Monday, November 08, 2004

The Next Crusade

The Next Crusade
The Bush administration's rhetoric is plainly directed at drawing evangelical Christians - and others looking for a good holy war - to their crusading banner. Make no mistake about it - this is the next war between Christendom and Islam. There is a terrifying lesson to be learned from history. The ignorance of our nation, our electorate and our elected officials to the dark history of holy war between Christendom and Islam is particularly alarming.
Forgive me for not pulling out my notes and nailing down the dates and proper numbers for each Crusade, but consider some of the basic history. Muslims in the holy land during the early part of the second millenium bc were accustomed over hundreds of years to minor incursions from the Byzantine empire, the capital of which was Byzantium/Constantinople - which today is Istanbul, Turkey for anyone not up on ancient geography. The Byzantines occassionally raided as far south as Lebanon, but primarily they made cross-border raids to gather booty. The Muslims in modern Syria and Lebanon generally beat back these attacks and they rarely if ever escalated into full scale conflict.
At the time, within what we now call the Middle East, Muslims were mostly divided. The Sunni and Shia each had also become somewhat lax in their following of the Koran, and Islamic fundamentalism essentially did not exist as we know it today. There was a significant amount of disunity amongst different Muslim factions, and the arguments over who was the true successor to Muhammad continued to split Muslims between Sunni and Shia. But many of what we call the fundamentalist ideals of the Koran itself had faded into the background. Islam had succeeded in stopping the blood feuds that threatened generations of Arabs, and an extensive period of relative peace and prosperity, including a fortunate avoidance of the death plagues that struck Europe, put the Muslims at a relative level of comfort that made excessive religiosity somewhat unnecessary.
Muslim society was far more sophisticated in terms of art, science, architecture, mathematics and high culture - none of which caught on in Europe until the Renaissance hundreds of years later.
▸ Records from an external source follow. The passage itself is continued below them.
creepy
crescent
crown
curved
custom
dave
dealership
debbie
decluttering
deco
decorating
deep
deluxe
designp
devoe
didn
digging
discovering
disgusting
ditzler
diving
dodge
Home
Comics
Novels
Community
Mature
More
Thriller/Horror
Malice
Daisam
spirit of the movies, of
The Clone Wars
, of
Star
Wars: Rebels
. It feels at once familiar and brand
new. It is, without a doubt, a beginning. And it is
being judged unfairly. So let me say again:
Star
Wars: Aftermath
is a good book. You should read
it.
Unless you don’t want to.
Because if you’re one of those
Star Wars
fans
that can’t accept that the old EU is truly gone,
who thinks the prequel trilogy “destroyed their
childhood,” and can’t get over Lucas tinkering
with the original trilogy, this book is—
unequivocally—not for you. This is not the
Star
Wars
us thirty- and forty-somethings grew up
When the first Crusaders came from the West they seized the holy lands rapidly and slaughtered many "Moors." The Muslims were taken by surprise. They thought when the white man showed up to fight, it was another Byzantine raid. The Crusaders attacked with a ferocity they had never before witnessed, committing atrocities Muslims had never experienced. The European invaders were, essentially, viewed as barbarians who utterly lacked morality (sound familar?). Indeed, Muslim scholars tried to learn about and understand these strange white men, but often were put to the sword because they were leaders.
After Jerusalem fell, Muslims all over the middle east took notice. They began to unite. It wasn't long before the concept of Jihad - long since forgotten - was revived by a man who's name I cannot recall, but who was Saladin's (Salah al-din), Uncle. Jihad united the Muslim world against Christendom and paved the way for Saladin to raise a massive army, take back the holy lands, and kick the Crusaders back to Byzantium (it wasn't until much later that the Ottomans took Constantinople and later attempted to march west, take Vienna and invade western Europe, which they ultimately failed to do). The idea that dying for Islam would guarantee paradise was powerful, and it drew Muslims from everywhere into the fight for the holy land (sound familar?). Ironically, the Pope in Rome at the time caught wind of the concept and started spreading the word across Europe that anyone that joined a Crusade would be forgiven all of their sins and guaranteed entry into heaven. Young men flocked to the Pope's banner and the Crusades escalated, but the Europeans never again took and held Jerusalem for very long (if at all).

In the end, there were more than 15 serious Crusades, one of which resulted in the infamous capture of King Richard the Lionheart of England (think Sean Connery in Robin Hood), and another of which resulted in the death of one King Louis of France. The Crusades succeeded in doing absolutely nothing other than uniting Islam against the west. They resulted mostly in thousands of young Europeans dying in a strange place, far from home. In fact, the only thing that ultimately saved the west from being conquered by the Ottomans was Mother Nature. If not for a harsh winter, short campaign season, and the long march from Istanbul to Vienna, the Ottomans likely would have taken the west, and we'd all be Muslims. They failed, however, which in a sense opened the door to the later European colonialism that put the middle east square in the middle of the shit sandwich it's in today.

In short, we have re-elected a group of Crusaders who have walked ignorantly and self-righteously into a conflict they cannot possibly win. They are fighting neither terrorism nor oppression. They are fighting against Islam and a thousand years of distrust and resentment on the part of a people who are perfectly aware of how beautiful their society and culture were before the west intervened and destroyed it. Muslims have every right - given history - to want to see western culture similarly destroyed. To them, it would simply be a matter of getting even. America's leaders can't be entirely ignorant to this history. More likely they understand exactly that they are pursuing a religious Crusade. In doing so they have defiled the very concepts of liberty and democracy on which our nation was supposedly founded. Given this back drop, it is no surprise that Bush won by raising a Christian banner and saying, "follow me, kill the evildoers, surpress the gays, and G-d will love you." Welcome indeed to our new theocracy and the next Crusade.